On Another's Sorrow the prominence of this virtue attains its climax.
On Another's Sorrow

      The very purport of Matthew's idea is ingeniously ramified by Blake. The essence of this idea lies only in lines 1, 2, 13, 21, to 22, and 33 to 36, the remaining lines are, invariably an illustration or repetition. 


      The poem 'On Another's Sorrow' is an illustration of vicarious sufferings between man and man or man and God. These were Christ's vicarious feelings after the tribulations of mankind that urged him to sacrifice himself and shed his own blood for them. It proves that God or Christ cannot be indifferent to the sufferings of human beings. In the world of innocence each one is bound to the other and so they rush to alleviate the sufferings their friends undergo. That is why, as the poet says, we cannot be unconcerned about the woes of our neighbours. We weep with them, feel sorry for them when they are in distress. Similar is the case of a father whose filial bond with his son stirs pain in his heart, when he finds his child sad. No mother can sit unmoved by her child's pain. If the human world is so very mutually interconnected, God's reactions are pretty sizeable. He will invariably go and comfort the child that weeps and the wren that moans. Complex emotions of Christ are projected on the grounds of his revolutionary life and reactions to the world. He weeps and feels sorry for those who plod, and imparts (later) joy to all. Whenever we transpire hot sighs of grief Christ is with us to destroy grief. He is so compassionate with the miserable that he sits with them and weeps until their sorrow is past.

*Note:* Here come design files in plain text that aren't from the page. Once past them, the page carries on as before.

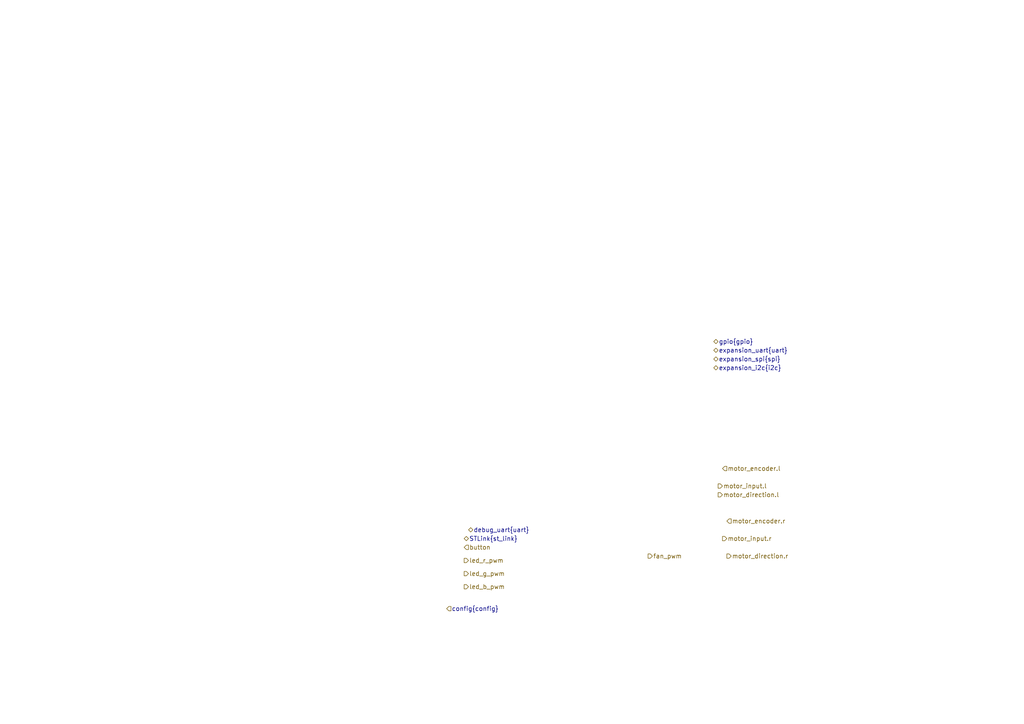
<source format=kicad_sch>
(kicad_sch
	(version 20231120)
	(generator "eeschema")
	(generator_version "8.0")
	(uuid "daaff333-2869-4db2-910b-a6d28fd33b36")
	(paper "A4")
	(lib_symbols)
	(hierarchical_label "led_r_pwm"
		(shape output)
		(at 134.62 162.56 0)
		(effects
			(font
				(size 1.27 1.27)
			)
			(justify left)
		)
		(uuid "0fbe4b13-b5c3-42af-9ce3-ee6abffcd188")
	)
	(hierarchical_label "expansion_spi{spi}"
		(shape bidirectional)
		(at 207.01 104.14 0)
		(effects
			(font
				(size 1.27 1.27)
			)
			(justify left)
		)
		(uuid "144995d4-31a9-452e-a70c-0014c7a0a55a")
	)
	(hierarchical_label "expansion_i2c{i2c}"
		(shape bidirectional)
		(at 207.01 106.68 0)
		(effects
			(font
				(size 1.27 1.27)
			)
			(justify left)
		)
		(uuid "370dedc1-af2d-4bba-87f0-6e3622eeced4")
	)
	(hierarchical_label "motor_input.r"
		(shape output)
		(at 209.55 156.21 0)
		(effects
			(font
				(size 1.27 1.27)
			)
			(justify left)
		)
		(uuid "38cf2360-44e2-4f80-9e79-07fea1d2076e")
	)
	(hierarchical_label "motor_direction.l"
		(shape output)
		(at 208.28 143.51 0)
		(effects
			(font
				(size 1.27 1.27)
			)
			(justify left)
		)
		(uuid "4a1d7dbc-2643-459e-a08f-7bafcb17319a")
	)
	(hierarchical_label "debug_uart{uart}"
		(shape bidirectional)
		(at 135.89 153.67 0)
		(effects
			(font
				(size 1.27 1.27)
			)
			(justify left)
		)
		(uuid "7e324888-b713-42d3-a7e5-89585db39944")
	)
	(hierarchical_label "motor_direction.r"
		(shape output)
		(at 210.82 161.29 0)
		(effects
			(font
				(size 1.27 1.27)
			)
			(justify left)
		)
		(uuid "86141d89-01af-4698-92fb-156c4fc906da")
	)
	(hierarchical_label "motor_encoder.l"
		(shape input)
		(at 209.55 135.89 0)
		(effects
			(font
				(size 1.27 1.27)
			)
			(justify left)
		)
		(uuid "8b35a9cf-d317-41e5-af4d-2a052c30bfa4")
	)
	(hierarchical_label "led_g_pwm"
		(shape output)
		(at 134.62 166.37 0)
		(effects
			(font
				(size 1.27 1.27)
			)
			(justify left)
		)
		(uuid "97d91059-3d6d-4693-bc58-e10894705af6")
	)
	(hierarchical_label "gpio{gpio}"
		(shape bidirectional)
		(at 207.01 99.06 0)
		(effects
			(font
				(size 1.27 1.27)
			)
			(justify left)
		)
		(uuid "9e3a8c69-885c-4328-9d35-d9e53f418eb5")
	)
	(hierarchical_label "led_b_pwm"
		(shape output)
		(at 134.62 170.18 0)
		(effects
			(font
				(size 1.27 1.27)
			)
			(justify left)
		)
		(uuid "d2f4019f-1c85-4ab1-87f5-460cb760a14a")
	)
	(hierarchical_label "fan_pwm"
		(shape output)
		(at 187.96 161.29 0)
		(effects
			(font
				(size 1.27 1.27)
			)
			(justify left)
		)
		(uuid "d3c9ed9e-d8f4-4383-a215-a2b9bd1cdc20")
	)
	(hierarchical_label "button"
		(shape input)
		(at 134.62 158.75 0)
		(effects
			(font
				(size 1.27 1.27)
			)
			(justify left)
		)
		(uuid "d6b2241d-1542-4c2e-8176-296ca8c5c07e")
	)
	(hierarchical_label "config{config}"
		(shape input)
		(at 129.54 176.53 0)
		(effects
			(font
				(size 1.27 1.27)
			)
			(justify left)
		)
		(uuid "de50ec97-faa8-4143-85ea-e75fe6a65553")
	)
	(hierarchical_label "motor_input.l"
		(shape output)
		(at 208.28 140.97 0)
		(effects
			(font
				(size 1.27 1.27)
			)
			(justify left)
		)
		(uuid "e664a737-fd11-4b69-95a9-19b855c63e79")
	)
	(hierarchical_label "motor_encoder.r"
		(shape input)
		(at 210.82 151.13 0)
		(effects
			(font
				(size 1.27 1.27)
			)
			(justify left)
		)
		(uuid "f22a0005-0f88-470a-a980-f61ce1923aac")
	)
	(hierarchical_label "expansion_uart{uart}"
		(shape bidirectional)
		(at 207.01 101.6 0)
		(effects
			(font
				(size 1.27 1.27)
			)
			(justify left)
		)
		(uuid "f73ba433-7c7a-412c-b9aa-4eba8b7e9c7d")
	)
	(hierarchical_label "STLink{st_link}"
		(shape bidirectional)
		(at 134.62 156.21 0)
		(effects
			(font
				(size 1.27 1.27)
			)
			(justify left)
		)
		(uuid "fff86011-d492-4723-81ae-7653e9f1828b")
	)
)

</source>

The Divine Virtue of Pity Exposed:

      In 'The Divine Image' we were convinced that 'pity' is one of the divine virtues that helps man rise to the level of God. 'Pity' has been again stressed in 'A Dream'. And in 'On Another's Sorrow' the prominence of this virtue attains its climax. In the realm of innocence 'pity' dominates at large. There every innocent creature, man and God are bound with the same tie, namely mutual pity and compassion. As S.F. Bolt maintains, "in the world which Blake has created by a restriction of the Christian and pastoral traditions, there are no beasts of prey or lust, disease is unknown, and old age only means an access of dignity, not the approach of death. There is no need to exclude sorrow, for sorrow is another's distress. like joy is another's happiness, and is an expression of innocence so long as it does not lead to fearful questioning".

For Blake, as C.M. Bowra says:

      "God and the imagination are one; that is God is the creative and spiritual power in man, and apart from man the idea of God has no meaning. When Blake speaks of the divine, it is with reference to this power and not to any external or independent godhead. So when his songs tell of God's love and care, we must think of them as qualities which men themselves display and in so doing realise their full, divine nature."

Striking Lines:

      Our attention is drawn to the sixth stanza where the poet gives us the whole life-history of Jesus Christ packed compactly in four lines:

"He doth give his joy to all;

He becomes an infant small;

He becomes a man of woe;

He doth feel sorrow too."

      Christ comes on earth as a boy and later, when he grows up, he feels sorry for the sufferings of his fellow men. He takes the pledge to redeem them and begins to propagate the doctrine of Christianity. Christ becomes a man of woe when the Roman soldiers crucify him and his blood is shed for the redemption of mankind. Thus he saves human beings from evil and sin and imparts joy to all.